Au Théâtre du Rempart se joue tous les jours à 16h10, Handball, le hasard merveilleux. La distribution est alléchante: mise en scène de Laurent Natrella de la Comédie-Française, sceau de la Compagnie 14:20, l’une des pionnières en magie nouvelle, la talentueuse comédienne Brigitte Guedj, et l’orfèvre de la création lumières, Elsa Revol. Dommage, donc, que le tout s’enlise dans un texte dont le propos semble à la fois inconsidéré et contre-productif vis-à-vis des louables ambitions que le spectacle se donne.

Sylvie, entraîneuse de Handball à Aubervilliers, emmène son équipe jouer à Constantine, Algérie, pour le Tournoi de l’amitié. Elle nous conte avec humour la situation dans laquelle elle est, nourrie par le secret espoir de retrouver sa tante qui serait la seule famille qui lui reste. Dans ce retour en enfance, les petites trouvailles de la Compagnie 14:20 permettent de créer un univers à la fois réaliste et onirique étonnant, et le rythme du spectacle est porté par la comédienne Brigitte Guedj avec entrain.
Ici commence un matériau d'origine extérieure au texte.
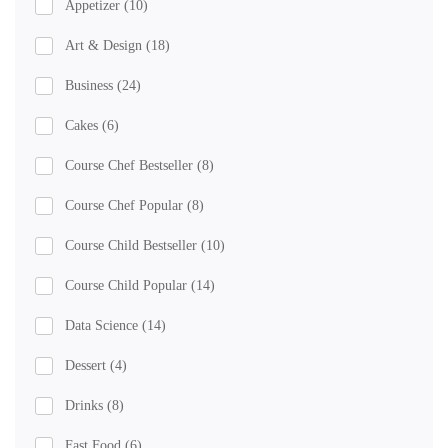
Appetizer
(10)
Art & Design
(18)
Business
(24)
Cakes
(6)
Course Chef Bestseller
(8)
Course Chef Popular
(8)
Course Child Bestseller
(10)
Course Child Popular
(14)
Data Science
(14)
Dessert
(4)
Drinks
(8)
Fast Food
(6)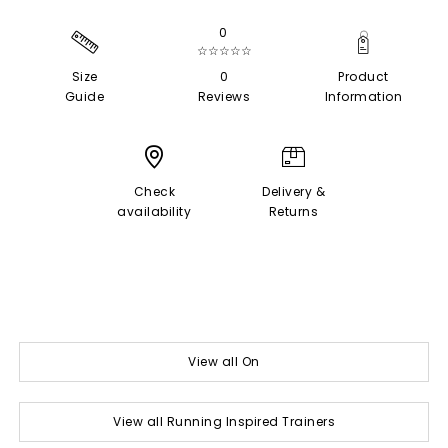
0
☆☆☆☆☆
Size
0
Product
Guide
Reviews
Information
Check
Delivery &
availability
Returns
View all On
View all Running Inspired Trainers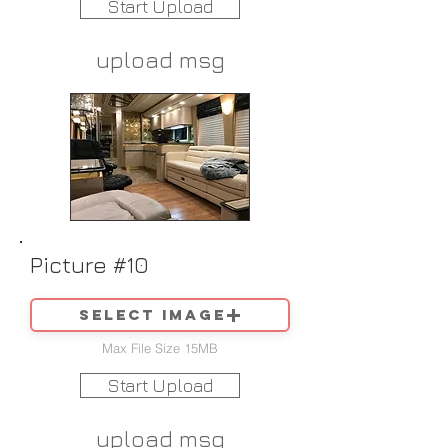
Start Upload
upload msg
Picture #10
Select image
Max File Size 15MB
Start Upload
upload msg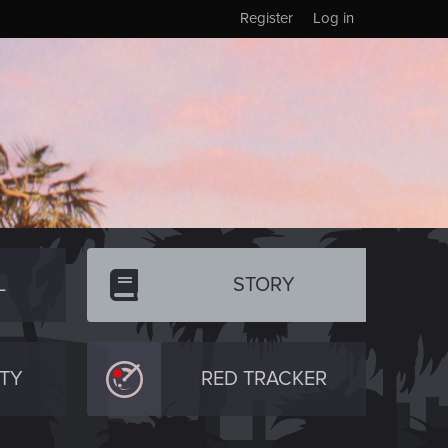
Register
Log in
L
STORY
TY
RED TRACKER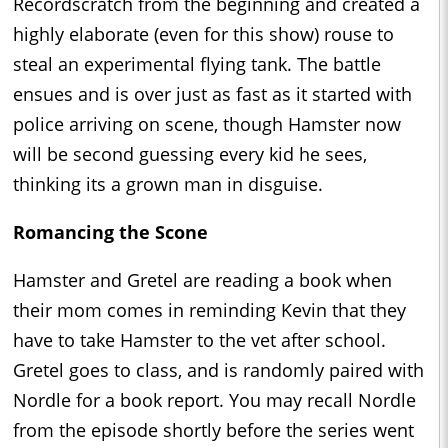
Recordscratch from the beginning and created a
highly elaborate (even for this show) rouse to
steal an experimental flying tank. The battle
ensues and is over just as fast as it started with
police arriving on scene, though Hamster now
will be second guessing every kid he sees,
thinking its a grown man in disguise.
Romancing the Scone
Hamster and Gretel are reading a book when
their mom comes in reminding Kevin that they
have to take Hamster to the vet after school.
Gretel goes to class, and is randomly paired with
Nordle for a book report. You may recall Nordle
from the episode shortly before the series went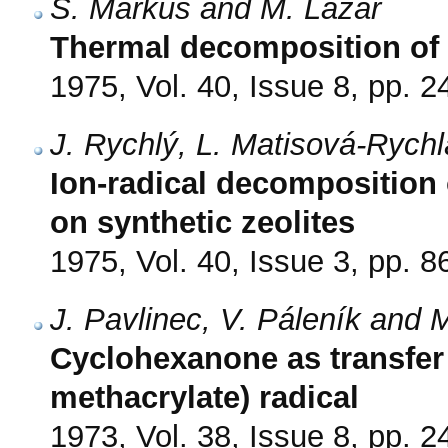
S. Markuš and M. Lazár
Thermal decomposition of 
1975, Vol. 40, Issue 8, pp. 
J. Rychlý, L. Matisová-Rych
Ion-radical decomposition
on synthetic zeolites
1975, Vol. 40, Issue 3, pp. 8
J. Pavlinec, V. Páleník and 
Cyclohexanone as transfer 
methacrylate) radical
1973, Vol. 38, Issue 8, pp. 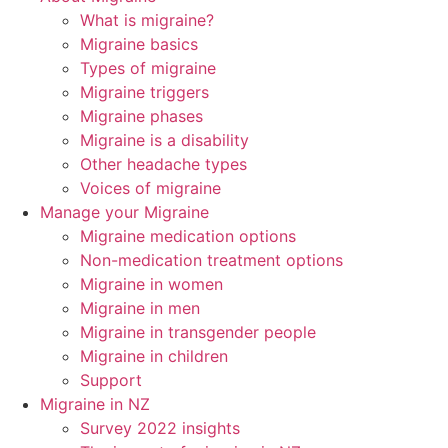
What is migraine?
Migraine basics
Types of migraine
Migraine triggers
Migraine phases
Migraine is a disability
Other headache types
Voices of migraine
Manage your Migraine
Migraine medication options
Non-medication treatment options
Migraine in women
Migraine in men
Migraine in transgender people
Migraine in children
Support
Migraine in NZ
Survey 2022 insights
HAND BALL LE HASARD MERVEILLEUX -

C’est alors que des blagues  sur le voile, mal placées, lourdes, et en contrepoint total de la volonté pacificatrice que se donne le spectacle, arrivent sur la table. On entend parler de « bonnes soeurs en tchador » (voyez le mépris, et la confusion troublante entre les différentes formes de voile), elle parle avec effarement de l’équipe de jeunes filles toutes voilées si bien qu’on se croirait selon elle « dans un épisode de sister act ». Cette fable douce-amère s’achève sur une morale qui prône la paix dans le monde et la défection des obsessions religieuses, et on retrouve évidemment cette question du voile, avec un monologue final de la vieille tante qui explique alors qu’elle a rétorqué à son mari de porter d’abord le voile s’il voulait lui imposer, et il n’avait alors plus demandé. Le discours d’un féminisme paradoxalement paternaliste qui moque ouvertement le voile et ne le considère qu’au travers du prisme de la soumission gangrène ces désirs unificateurs en en faisant une vision complètement auto-centrée d’une équipe dans laquelle évidemment personne ne porte le voile. Cette violence dirigée sous couvert d’humour aurait aussi bien pu aller chercher les catholiques intégristes en col roulé et en jupe longue, les ashkénazes traditionnelles qui portent également le voile, la kippa, le col romain, les crucifix sur la poitrine; seulement la facilité l’emporte, et alors que le contexte tendu de notre société actuelle se nourrit de se genre de choses, on fait des femmes voilées, des femmes obéissantes, tandis que les rebelles se refusent à porter un bout de tissu sur la tête. Peut-être serait-il bon de s’ouvrir à d’autres horizons, puisque celui malheureux qui nous est pointé du doigt dans Handball masqué par un angélisme universaliste gâche finalement notre plaisir.

Bertrand Brie

Jusqu’au 30 juillet au Théâtre du Rempart, à 16h10.